Strings are the biggest source of confusion. When you pass a &str to Rust, wasm-bindgen copies the string into WASM linear memory. When you return a String, it allocates memory in WASM and returns a pointer and length. The JavaScript wrapper handles the cleanup. You don't manage this manually.

If you try to return a &str, the compiler stops you. Lifetimes don't cross the boundary. The Rust string must own its data. The boundary is a wall. Data crosses by copy, not by reference.

For complex JavaScript objects that don't map to Rust types, use JsValue. This is the universal type. It represents any JavaScript value. You lose type safety, but you gain flexibility.

use wasm_bindgen::prelude::*;

/// Logs a JavaScript value to the console.
#[wasm_bindgen]
pub fn log_value(value: JsValue) {
    // JsValue can hold any JS type.
    // You can inspect it or pass it to other JS functions.
    console::log_1(&value);
}

The console module comes from the web-sys or js-sys crates. JsValue is the escape hatch. Use it when you need to pass data that wasm-bindgen doesn't know how to convert. Treat JsValue as opaque. You can't read the contents directly from Rust. You must pass it back to JavaScript or use helper crates to inspect it.

Pitfalls and errors

If you try to return a type that wasm-bindgen doesn't know how to convert, the compiler rejects you with E0277 (trait bound not satisfied). The error message will mention IntoWasmAbi or FromWasmAbi. This means you're trying to pass a Rust type across the boundary that has no JavaScript equivalent. Wrap it in a primitive, or use JsValue.

Calling println! in a WebAssembly module does nothing. The WASM standard has no concept of a console. You need to import console.log from JavaScript. Use the console_error_panic_hook crate to see Rust panics in the browser console. Without it, a panic just freezes the page.

use wasm_bindgen::prelude::*;

/// Initialize panic hook to see errors in console.
#[wasm_bindgen(start)]
pub fn main() {
    // This runs automatically when the module loads.
    console_error_panic_hook::set_once();
}

The #[wasm_bindgen(start)] attribute marks a function to run on initialization. This is the standard place to set up panic hooks. Add the panic hook early. Debugging a silent freeze is painful.

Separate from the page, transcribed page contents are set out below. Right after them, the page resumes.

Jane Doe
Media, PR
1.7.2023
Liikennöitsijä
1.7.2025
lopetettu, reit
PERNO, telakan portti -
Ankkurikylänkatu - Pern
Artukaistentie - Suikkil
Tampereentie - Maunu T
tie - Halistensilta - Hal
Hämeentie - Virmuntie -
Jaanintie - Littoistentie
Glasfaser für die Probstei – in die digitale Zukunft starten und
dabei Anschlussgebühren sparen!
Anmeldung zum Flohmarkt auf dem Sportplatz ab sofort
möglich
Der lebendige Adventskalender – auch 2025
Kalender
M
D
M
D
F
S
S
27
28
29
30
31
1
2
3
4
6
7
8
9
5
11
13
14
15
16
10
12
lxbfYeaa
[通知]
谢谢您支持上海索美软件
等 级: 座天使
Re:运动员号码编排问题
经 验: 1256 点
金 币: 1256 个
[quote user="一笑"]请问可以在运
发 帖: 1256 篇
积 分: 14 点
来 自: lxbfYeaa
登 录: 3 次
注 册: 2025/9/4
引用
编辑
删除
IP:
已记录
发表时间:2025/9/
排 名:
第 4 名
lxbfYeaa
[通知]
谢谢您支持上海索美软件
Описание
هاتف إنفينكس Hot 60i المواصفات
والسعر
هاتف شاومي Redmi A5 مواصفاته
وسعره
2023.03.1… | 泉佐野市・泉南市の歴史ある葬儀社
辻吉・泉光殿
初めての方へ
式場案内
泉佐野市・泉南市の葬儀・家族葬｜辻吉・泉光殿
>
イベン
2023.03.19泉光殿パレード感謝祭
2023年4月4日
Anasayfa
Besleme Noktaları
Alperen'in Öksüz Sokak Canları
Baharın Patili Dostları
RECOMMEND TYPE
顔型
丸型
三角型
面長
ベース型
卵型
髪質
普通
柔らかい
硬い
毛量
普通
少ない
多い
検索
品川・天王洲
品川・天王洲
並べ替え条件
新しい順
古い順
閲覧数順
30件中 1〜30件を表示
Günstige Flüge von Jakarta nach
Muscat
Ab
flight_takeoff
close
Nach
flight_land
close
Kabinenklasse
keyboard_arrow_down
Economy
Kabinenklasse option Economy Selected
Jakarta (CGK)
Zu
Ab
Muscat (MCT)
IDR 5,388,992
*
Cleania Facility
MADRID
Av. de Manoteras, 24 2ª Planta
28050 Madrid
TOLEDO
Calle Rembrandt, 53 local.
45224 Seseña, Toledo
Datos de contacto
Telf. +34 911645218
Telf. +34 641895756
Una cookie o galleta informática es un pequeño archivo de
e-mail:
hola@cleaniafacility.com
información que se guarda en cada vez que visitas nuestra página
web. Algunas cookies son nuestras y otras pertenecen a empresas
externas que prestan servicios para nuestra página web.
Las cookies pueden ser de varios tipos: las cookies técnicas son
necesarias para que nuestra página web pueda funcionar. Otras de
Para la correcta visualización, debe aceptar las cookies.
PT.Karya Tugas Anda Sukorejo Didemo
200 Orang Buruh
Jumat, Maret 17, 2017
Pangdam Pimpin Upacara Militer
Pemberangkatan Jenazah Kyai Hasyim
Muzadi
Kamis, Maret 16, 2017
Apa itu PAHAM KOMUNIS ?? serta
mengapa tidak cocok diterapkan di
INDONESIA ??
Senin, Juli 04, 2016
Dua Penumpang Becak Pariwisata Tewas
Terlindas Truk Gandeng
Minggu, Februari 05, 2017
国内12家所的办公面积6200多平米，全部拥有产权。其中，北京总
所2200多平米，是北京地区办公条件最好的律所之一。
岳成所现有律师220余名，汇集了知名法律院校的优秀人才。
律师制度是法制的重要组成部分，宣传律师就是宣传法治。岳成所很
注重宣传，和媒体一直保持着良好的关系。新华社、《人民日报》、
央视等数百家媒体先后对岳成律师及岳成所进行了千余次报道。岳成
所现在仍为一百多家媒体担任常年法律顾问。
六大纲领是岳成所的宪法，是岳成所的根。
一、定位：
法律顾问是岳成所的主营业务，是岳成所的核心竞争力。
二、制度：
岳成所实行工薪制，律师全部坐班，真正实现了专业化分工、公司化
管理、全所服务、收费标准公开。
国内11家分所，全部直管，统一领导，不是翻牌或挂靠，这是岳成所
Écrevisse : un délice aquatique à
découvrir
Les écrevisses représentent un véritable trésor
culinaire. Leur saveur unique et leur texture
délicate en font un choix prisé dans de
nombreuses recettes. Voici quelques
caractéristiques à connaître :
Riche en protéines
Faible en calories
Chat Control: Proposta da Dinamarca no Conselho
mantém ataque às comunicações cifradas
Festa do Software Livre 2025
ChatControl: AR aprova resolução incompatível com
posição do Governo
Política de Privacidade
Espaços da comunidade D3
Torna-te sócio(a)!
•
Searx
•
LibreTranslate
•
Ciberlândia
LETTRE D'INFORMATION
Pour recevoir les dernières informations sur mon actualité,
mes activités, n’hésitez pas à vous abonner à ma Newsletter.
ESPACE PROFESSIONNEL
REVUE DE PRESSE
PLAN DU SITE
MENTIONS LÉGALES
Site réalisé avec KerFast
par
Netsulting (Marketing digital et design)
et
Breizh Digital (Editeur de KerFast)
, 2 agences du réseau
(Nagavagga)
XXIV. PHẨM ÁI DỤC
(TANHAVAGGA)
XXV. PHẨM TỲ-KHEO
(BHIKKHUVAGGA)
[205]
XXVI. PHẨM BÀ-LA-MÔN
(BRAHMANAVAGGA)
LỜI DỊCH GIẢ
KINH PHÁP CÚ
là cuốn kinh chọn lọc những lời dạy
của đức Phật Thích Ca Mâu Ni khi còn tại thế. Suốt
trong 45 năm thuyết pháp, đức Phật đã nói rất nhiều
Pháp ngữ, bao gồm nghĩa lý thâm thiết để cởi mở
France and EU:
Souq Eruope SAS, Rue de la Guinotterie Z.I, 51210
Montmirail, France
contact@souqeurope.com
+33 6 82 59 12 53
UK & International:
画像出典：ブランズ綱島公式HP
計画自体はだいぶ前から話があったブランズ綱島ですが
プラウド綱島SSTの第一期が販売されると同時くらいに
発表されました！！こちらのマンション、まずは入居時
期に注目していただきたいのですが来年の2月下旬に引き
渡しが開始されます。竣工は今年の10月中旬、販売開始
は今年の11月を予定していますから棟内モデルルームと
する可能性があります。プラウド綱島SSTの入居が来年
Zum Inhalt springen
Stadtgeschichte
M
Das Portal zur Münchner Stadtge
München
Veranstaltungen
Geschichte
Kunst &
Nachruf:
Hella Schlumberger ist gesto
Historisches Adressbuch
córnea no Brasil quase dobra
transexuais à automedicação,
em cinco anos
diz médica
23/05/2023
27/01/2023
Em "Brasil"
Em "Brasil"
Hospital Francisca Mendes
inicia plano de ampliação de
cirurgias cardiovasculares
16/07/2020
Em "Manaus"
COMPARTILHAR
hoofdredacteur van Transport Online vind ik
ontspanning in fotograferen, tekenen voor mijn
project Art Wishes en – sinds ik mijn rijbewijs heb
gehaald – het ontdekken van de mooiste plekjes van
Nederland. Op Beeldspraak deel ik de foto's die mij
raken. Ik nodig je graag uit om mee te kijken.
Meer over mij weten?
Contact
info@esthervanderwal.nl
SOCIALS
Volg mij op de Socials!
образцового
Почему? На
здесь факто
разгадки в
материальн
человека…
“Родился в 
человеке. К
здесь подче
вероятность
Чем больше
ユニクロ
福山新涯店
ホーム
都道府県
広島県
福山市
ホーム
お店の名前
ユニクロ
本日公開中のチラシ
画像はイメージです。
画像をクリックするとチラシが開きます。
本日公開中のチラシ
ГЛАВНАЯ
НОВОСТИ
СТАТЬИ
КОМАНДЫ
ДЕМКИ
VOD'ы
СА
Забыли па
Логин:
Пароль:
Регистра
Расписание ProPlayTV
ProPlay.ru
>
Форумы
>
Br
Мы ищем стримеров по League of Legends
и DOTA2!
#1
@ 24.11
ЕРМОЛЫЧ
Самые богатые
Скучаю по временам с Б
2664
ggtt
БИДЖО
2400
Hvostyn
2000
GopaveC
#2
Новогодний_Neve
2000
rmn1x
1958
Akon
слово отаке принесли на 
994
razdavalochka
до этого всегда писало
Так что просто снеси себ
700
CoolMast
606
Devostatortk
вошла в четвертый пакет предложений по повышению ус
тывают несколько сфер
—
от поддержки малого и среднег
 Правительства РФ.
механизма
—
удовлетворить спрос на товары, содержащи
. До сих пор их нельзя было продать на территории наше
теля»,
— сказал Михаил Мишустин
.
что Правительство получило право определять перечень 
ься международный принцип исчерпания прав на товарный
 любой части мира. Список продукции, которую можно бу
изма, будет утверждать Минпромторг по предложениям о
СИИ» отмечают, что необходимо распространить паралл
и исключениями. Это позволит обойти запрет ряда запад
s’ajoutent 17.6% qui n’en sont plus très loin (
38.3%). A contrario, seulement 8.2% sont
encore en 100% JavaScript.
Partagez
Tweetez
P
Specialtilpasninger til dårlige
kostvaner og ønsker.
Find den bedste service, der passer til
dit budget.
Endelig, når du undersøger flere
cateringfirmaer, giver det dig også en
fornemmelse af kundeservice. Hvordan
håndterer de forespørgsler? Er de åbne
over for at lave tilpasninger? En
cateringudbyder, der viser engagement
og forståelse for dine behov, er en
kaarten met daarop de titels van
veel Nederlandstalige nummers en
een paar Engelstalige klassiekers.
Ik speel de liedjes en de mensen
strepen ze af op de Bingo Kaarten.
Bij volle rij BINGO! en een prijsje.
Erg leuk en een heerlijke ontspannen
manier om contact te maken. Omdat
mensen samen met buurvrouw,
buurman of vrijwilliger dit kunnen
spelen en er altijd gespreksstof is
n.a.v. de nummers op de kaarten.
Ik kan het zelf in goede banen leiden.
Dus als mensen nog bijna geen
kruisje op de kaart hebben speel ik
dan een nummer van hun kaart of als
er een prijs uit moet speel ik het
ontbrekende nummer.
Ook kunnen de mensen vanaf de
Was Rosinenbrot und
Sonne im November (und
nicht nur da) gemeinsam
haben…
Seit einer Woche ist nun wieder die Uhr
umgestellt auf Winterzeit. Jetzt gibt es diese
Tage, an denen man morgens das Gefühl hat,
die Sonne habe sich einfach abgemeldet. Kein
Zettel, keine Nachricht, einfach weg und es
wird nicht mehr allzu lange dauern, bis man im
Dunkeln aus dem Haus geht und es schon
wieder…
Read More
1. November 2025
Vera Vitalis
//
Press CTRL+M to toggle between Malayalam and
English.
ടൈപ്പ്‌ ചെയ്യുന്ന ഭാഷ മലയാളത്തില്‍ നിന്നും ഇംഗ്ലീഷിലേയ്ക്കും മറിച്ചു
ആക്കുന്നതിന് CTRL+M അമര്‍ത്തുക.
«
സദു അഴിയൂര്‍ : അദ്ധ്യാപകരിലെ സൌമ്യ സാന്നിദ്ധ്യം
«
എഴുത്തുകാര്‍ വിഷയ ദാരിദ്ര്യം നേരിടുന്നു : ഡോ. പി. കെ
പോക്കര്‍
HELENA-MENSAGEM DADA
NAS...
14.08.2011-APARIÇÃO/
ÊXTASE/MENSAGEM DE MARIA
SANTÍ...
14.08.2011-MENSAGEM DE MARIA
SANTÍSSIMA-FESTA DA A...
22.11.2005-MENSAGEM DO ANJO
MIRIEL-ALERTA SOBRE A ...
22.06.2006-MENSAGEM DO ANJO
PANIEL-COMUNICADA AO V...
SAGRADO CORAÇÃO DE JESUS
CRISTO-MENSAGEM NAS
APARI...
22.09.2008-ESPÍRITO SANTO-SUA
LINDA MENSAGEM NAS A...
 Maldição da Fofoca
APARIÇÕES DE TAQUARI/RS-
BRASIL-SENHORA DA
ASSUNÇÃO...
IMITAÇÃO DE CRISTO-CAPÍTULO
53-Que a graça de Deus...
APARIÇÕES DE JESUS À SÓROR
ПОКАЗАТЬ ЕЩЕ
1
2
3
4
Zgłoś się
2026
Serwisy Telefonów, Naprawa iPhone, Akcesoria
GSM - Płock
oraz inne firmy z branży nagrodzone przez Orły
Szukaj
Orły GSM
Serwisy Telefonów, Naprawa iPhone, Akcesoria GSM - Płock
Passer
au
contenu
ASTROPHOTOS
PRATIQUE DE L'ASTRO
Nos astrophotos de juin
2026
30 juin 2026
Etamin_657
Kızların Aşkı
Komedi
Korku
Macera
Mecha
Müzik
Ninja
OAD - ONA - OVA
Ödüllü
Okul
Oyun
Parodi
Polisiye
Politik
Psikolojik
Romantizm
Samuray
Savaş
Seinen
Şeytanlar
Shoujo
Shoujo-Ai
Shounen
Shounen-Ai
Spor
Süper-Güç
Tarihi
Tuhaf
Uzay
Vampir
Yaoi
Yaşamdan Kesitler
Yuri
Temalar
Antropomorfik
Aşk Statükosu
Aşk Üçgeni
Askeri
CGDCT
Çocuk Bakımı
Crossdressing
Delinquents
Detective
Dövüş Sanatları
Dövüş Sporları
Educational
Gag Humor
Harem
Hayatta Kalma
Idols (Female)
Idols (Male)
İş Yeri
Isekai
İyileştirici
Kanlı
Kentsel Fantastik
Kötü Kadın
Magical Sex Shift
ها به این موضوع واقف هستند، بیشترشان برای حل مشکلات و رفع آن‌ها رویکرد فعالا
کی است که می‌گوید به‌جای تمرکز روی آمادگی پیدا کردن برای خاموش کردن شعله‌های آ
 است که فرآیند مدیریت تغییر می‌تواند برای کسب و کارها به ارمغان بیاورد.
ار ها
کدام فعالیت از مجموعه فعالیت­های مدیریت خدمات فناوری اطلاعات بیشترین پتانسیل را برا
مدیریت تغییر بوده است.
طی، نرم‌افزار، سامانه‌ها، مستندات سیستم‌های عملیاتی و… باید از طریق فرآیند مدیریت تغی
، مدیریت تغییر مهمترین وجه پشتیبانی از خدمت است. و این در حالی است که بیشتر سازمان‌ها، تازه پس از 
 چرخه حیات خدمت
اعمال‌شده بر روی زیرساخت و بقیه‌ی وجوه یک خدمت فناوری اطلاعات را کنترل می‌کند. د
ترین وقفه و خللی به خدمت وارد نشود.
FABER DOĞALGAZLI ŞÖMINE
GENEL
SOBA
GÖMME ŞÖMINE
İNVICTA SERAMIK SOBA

Another common issue is using standard library features that don't exist in WASM. File I/O, threads, and networking are not available in the base WASM environment. You must use JavaScript APIs for these operations. Import the necessary functions from JavaScript or use crates like web-sys that provide bindings to browser APIs.

Decision matrix

Use wasm-bindgen when you need to export Rust functions to JavaScript or import JavaScript functions into Rust with automatic type conversion. Use js-sys when you need to call standard JavaScript built-ins like Math, Date, or JSON from Rust without writing manual bindings. Use web-sys when you need to interact with browser APIs like the DOM, fetch, or localStorage, and you want compile-time verification of the web platform. Use raw WebAssembly without bindings only when you are implementing a custom runtime that manages memory and function tables manually, which is rarely necessary for web applications.

Stick to the ecosystem. Writing raw bindings is a trap.